Нельзя не понимать, что киевская проблема 980 года носит подлинно исторический для народов Восточной Европы характер. От решения Владимира Святославича поистине тогда зависела судьба Руси. Если конкретнее, то от него зависело: быть ей или не быть! Надо полагать, далекие перспективы вряд ли осознавались им, да и вряд ли особо интересовали. Он был озабочен легко прогреваемыми ближними перспективами. Возвращаться в Новгород и жить в зависимости от местной элиты Владимир Святославич не хотел – масштаб его натуры, его характер и амбициозность очень быстро привели бы его к конфликту с Новгородом. Но борьбу с новгородцами за власть он, скорее всего, тогда бы проиграл. И пришлось бы тогда Владимиру Святославичу вновь бежать «за море» и искать там себе места как изгою. Столь незавидная судьба легко просчитывалась если не самим Владимиром, то хотя бы многоопытным Добрыней. Понятно, что единственное, чем Владимир мог воспользоваться и, судя по положительному для него результату действительно воспользовался, это неоднородность тех сил, главою которых он был. Новгородцы в своих амбициях удерживались силами прочих уделов. Все они вместе уравновешивали варяжскую дружину.

## ВОПРОСЫ ПО МАТЕРИАЛУ
1. В какой город Владимир Святославич не хотел возвращаться, согласно отрывку о Владимире Святославиче?
2. Напишите продолжение отрывка о Владимире Святославиче.

## ПРЕДСТАВЛЕННЫЕ ДАННЫЕ
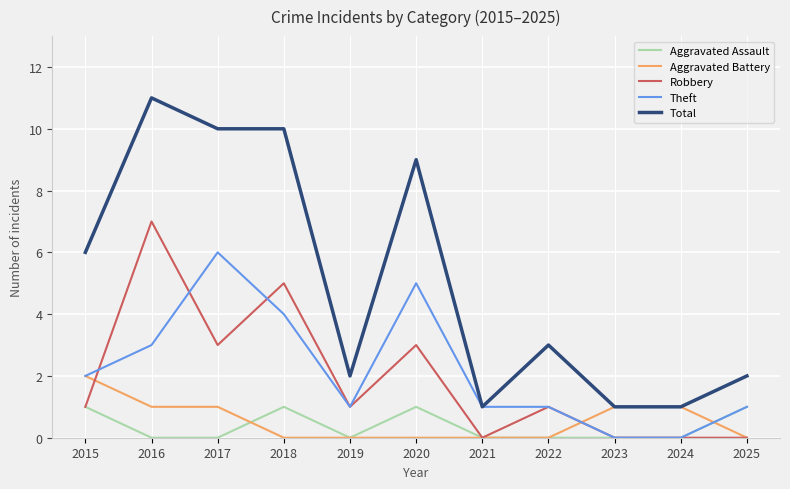

What is the spread (max minus min) of values at 2025?

2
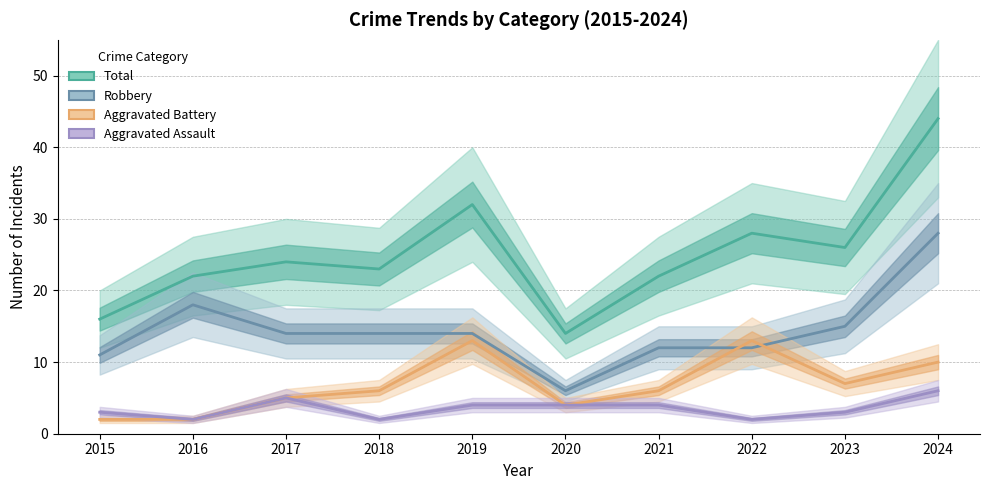

The Total series shows 23 at 2018. True or false?

True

## ОТВЕТЫ К ЗАДАНИЮ
1. В Новгород.

2.
Наиболее опасной силой Владимир Святославич считал именно варягов. Следовательно, от них нужно было избавиться прежде всего. Традиция требовала отдать им Киев на разграбление. Правда, эта же традиция предлагала и альтернативу – выкуп. Проблема в том, что объем выкупа сами варяги и определяли. Нестор пишет: «Сказали варяги Владимиру: „Это наш город, мы его захватили – хотим взять выкуп с горожан по две гривны с человека“». В Никоновской летописи чуть иная интерпретация слов варягов: «Этот город наш, мы возьмем его; если же хочешь дать выкуп за него, так дай по две гривны с человека».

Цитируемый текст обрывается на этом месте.